Friday, March 2, 2012

Familiar Road

Back in the 1960s it was argued that a developing child isn't really a person until it reaches viability and that a woman should be permitted to abort up to that point.

In the 70s personhood was deemed to arrive at the moment of birth, and then it was set at the moment at which the entire child is outside the mother's body. Any time before that moment the child could be killed.

Then in the 90s people like philosopher Peter Singer argued that the baby really isn't a person until it can anticipate the future and have wants and desires for the future. All others, in Singer's view, are non-persons.

Now Singer's argument has gone mainstream. Alberto Giubilini and Francesca Minerva argue in the Journal of Medical Ethics that newborn babies are not “actual persons” and do not have a “moral right to life”. These academics also argue that parents should be able to have their baby killed if it turns out to be disabled when it is born.

The journal’s editor, Julian Savulescu, said the article's authors had received death threats since publishing it and claimed that those who made abusive and threatening posts about the study were “fanatics opposed to the very values of a liberal society”.

I certainly don't condone death threats, but I have to say that Savulescu has an odd view of what constitutes a "liberal society." A liberal society is one which protects the rights of the weakest of its members. There's nothing liberal (in the classical sense) about seeking to justify infanticide and laying the philosophical groundwork for killing others who don't fit an arbitrary definition of personhood.

The report on all this is written by Stephen Adams for the Telegraph.
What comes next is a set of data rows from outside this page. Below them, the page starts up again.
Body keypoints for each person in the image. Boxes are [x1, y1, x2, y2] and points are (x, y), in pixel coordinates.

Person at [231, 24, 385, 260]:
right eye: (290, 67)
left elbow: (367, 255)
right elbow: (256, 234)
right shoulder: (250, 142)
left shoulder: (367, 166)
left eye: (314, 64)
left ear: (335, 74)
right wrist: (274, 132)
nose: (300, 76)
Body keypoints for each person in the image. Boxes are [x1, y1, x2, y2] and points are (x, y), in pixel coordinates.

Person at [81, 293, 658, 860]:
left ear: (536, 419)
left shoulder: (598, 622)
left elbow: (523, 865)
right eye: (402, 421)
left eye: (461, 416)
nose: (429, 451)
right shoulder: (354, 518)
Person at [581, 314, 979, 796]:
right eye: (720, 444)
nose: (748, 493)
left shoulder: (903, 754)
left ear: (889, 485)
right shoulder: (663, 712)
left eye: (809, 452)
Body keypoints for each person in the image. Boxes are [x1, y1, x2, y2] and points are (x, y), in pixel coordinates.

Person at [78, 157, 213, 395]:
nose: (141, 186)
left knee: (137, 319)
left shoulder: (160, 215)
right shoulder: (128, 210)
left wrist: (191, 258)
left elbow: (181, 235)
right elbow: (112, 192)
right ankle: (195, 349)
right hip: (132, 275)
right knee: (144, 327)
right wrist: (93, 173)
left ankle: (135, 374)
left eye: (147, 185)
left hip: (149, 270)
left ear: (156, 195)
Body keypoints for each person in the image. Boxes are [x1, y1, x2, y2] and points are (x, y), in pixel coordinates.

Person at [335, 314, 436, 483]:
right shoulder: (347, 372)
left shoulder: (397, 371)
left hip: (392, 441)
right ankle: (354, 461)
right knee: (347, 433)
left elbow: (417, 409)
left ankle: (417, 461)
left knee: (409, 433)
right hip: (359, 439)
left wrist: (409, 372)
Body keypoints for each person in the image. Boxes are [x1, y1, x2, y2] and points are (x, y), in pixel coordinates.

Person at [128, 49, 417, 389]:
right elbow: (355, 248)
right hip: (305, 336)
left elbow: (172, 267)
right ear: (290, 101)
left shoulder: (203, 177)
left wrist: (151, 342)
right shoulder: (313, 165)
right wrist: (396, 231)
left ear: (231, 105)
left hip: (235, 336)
Adams states that:
In the [Journal] article, entitled After-birth Abortion: Why Should the Baby Live?, the authors argued that, “The moral status of an infant is equivalent to that of a fetus in the sense that both lack those properties that justify the attribution of a right to life to an individual.”
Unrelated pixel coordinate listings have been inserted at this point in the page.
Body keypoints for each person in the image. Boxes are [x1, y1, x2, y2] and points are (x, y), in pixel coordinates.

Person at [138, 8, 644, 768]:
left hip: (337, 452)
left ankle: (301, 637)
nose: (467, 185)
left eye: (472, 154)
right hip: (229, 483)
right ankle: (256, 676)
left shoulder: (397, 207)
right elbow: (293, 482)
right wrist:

Rather than being “actual persons”, newborns were “potential persons”. They explained: “Both a fetus and a newborn certainly are human beings and potential persons, but neither is a ‘person’ in the sense of ‘subject of a moral right to life’.
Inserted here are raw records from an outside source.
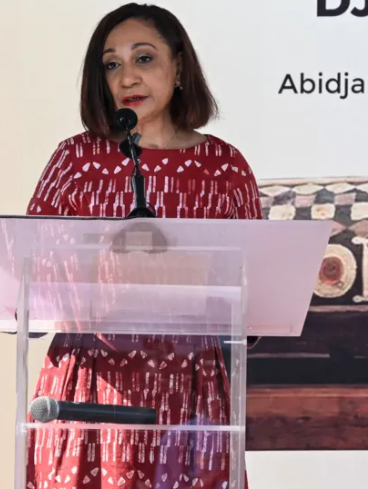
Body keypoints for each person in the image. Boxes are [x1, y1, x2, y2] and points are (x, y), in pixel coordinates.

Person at [25, 4, 260, 488]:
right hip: (88, 388)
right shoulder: (75, 160)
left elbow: (253, 294)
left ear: (179, 67)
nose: (127, 77)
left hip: (190, 392)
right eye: (112, 64)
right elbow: (30, 274)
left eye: (144, 58)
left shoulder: (224, 167)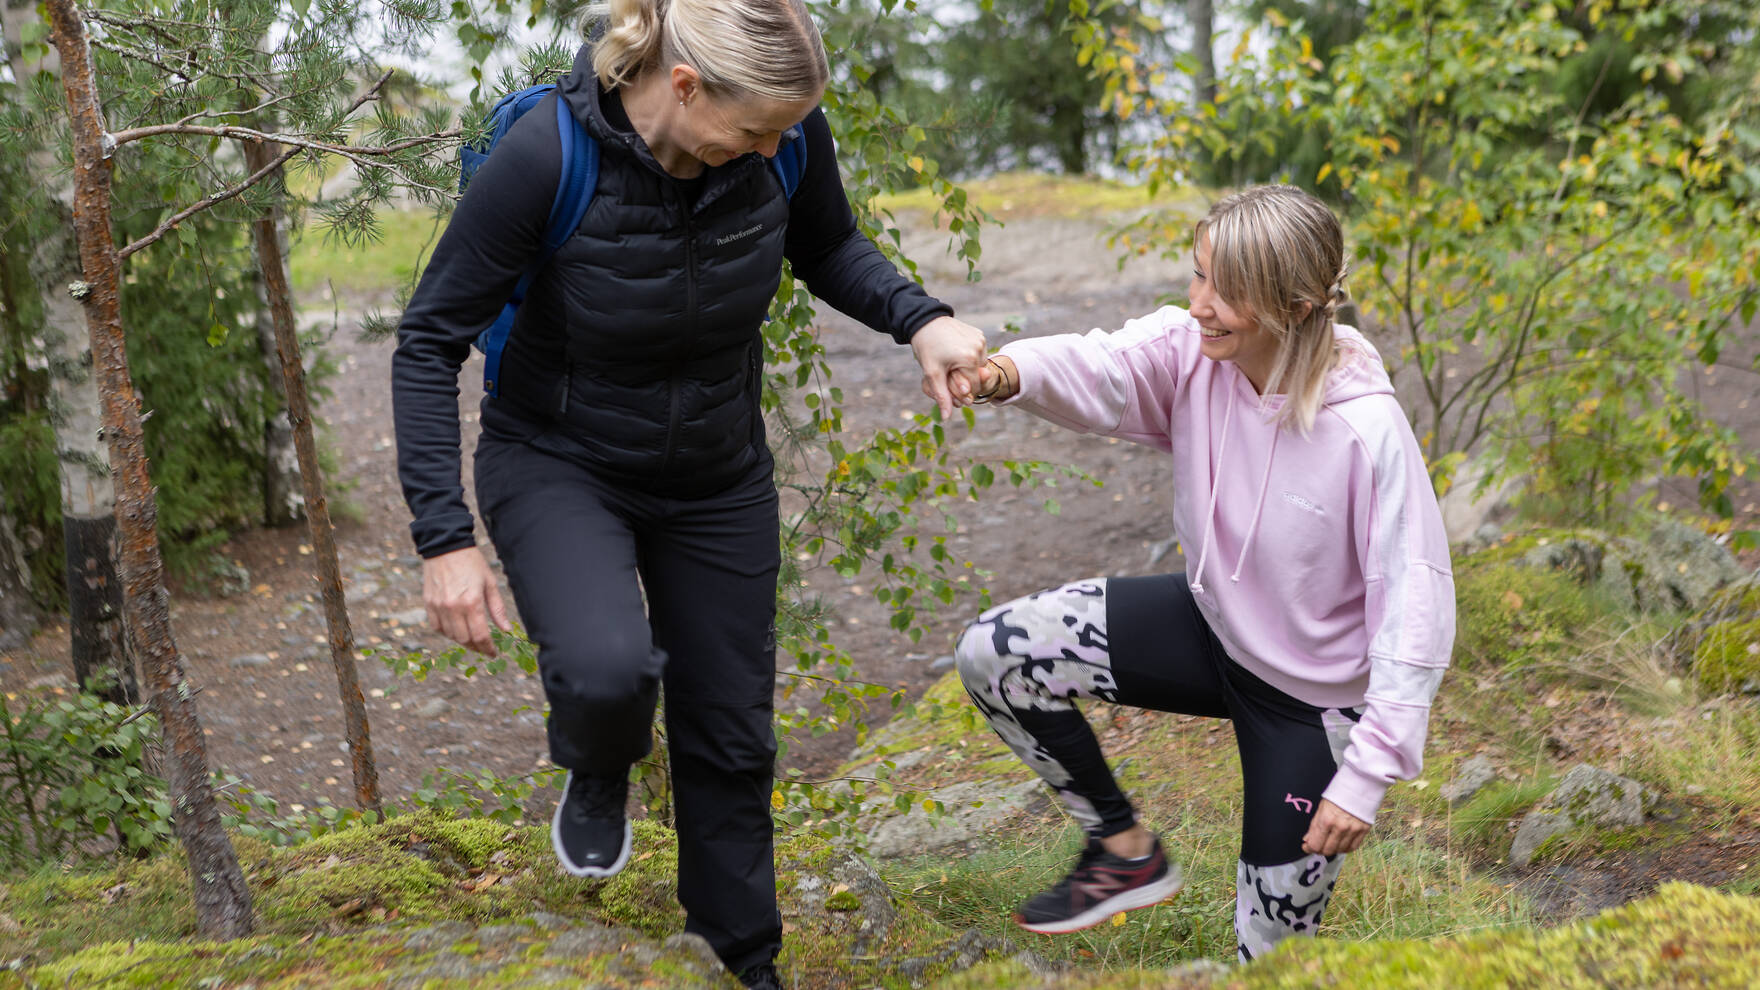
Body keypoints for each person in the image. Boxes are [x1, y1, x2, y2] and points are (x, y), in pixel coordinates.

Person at [390, 1, 986, 986]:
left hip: (717, 476)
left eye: (787, 130)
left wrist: (920, 319)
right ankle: (599, 760)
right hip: (557, 458)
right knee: (605, 674)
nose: (775, 148)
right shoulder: (547, 155)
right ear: (683, 85)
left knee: (731, 741)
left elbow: (829, 245)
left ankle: (741, 967)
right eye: (756, 130)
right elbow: (427, 342)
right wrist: (443, 539)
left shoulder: (785, 143)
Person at [950, 184, 1455, 961]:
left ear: (1293, 305)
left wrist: (1366, 776)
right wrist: (1003, 373)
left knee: (1270, 951)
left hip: (1312, 703)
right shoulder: (1193, 352)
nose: (1199, 304)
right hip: (1212, 627)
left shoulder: (1366, 431)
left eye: (1227, 291)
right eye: (1199, 275)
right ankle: (1122, 851)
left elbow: (1415, 607)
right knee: (996, 653)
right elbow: (1103, 364)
Giubilini and Minerva define a person as “an individual who is capable of attributing to her own existence some (at least) basic value such that being deprived of this existence represents a loss to her.” As such they argued it was “not possible to damage a newborn by preventing her from developing the potentiality to become a person in the morally relevant sense.”
Since there's no significant difference between a newborn and a fetus, and since we feel free to kill a fetus if we so choose, we should also be free to kill a newborn, or so the argument goes.

I happen to think Giubilini and Minerva are right that there's no significant difference between a fetus and a newborn, but quite the opposite conclusion could be, and perhaps should be, drawn from this: Since it's illegal to kill a newborn and since there's no difference between a newborn and a fetus, it should also be illegal to kill a fetus.

Referring to the outraged mail and death threats Savulescu says:
This “debate” has been an example of “witch ethics” - a group of people know who the witch is and seek to burn her. It is one of the most dangerous human tendencies we have. It leads to lynching and genocide. Rather than argue and engage, there is a drive is to silence and, in the extreme, kill, based on their own moral certainty. That is not the sort of society we should live in.
This surely should win some sort of prize for irony. Isn't killing on the basis of their own moral certainty precisely what the authors of the article are advocating? They're presuming to have moral certainty concerning the personhood of the infant and on that basis they're advocating the right to kill it.

If we're going to adopt arbitrary definitions of "persons" perhaps we should define a person as someone who holds to a high view of human life and dignity. We could thereupon declare the authors of "After-birth Abortion" to be non-persons and thus subject to being the recipients themselves of an after-birth abortion. Would the Journal of Medical Ethics publish such an article, do you suppose?

Savulescu defends the writers by declaring that what they propose is not novel among ethicists:
What these young colleagues are spelling out is what would be the inevitable end point of a road that ethical philosophers in the States and Australia have all been treading for a long time and there is certainly nothing new.
He's certainly right about that. This isn't new. Progressives and fascists have been advocating infanticide for almost a century now, but he's wrong about this being the endpoint. History teaches us that it's in fact only the midpoint. Once we accept killing born children there's no place on the slippery slope we can stop. Next it will be mental and physical defectives, then the elderly, then criminals, the indigent, Republicans, anyone who is deemed undesirable.

We've been down this road before. It leads to the holocaust. Apparently people like the folks at the Journal of Medical Ethics don't much care.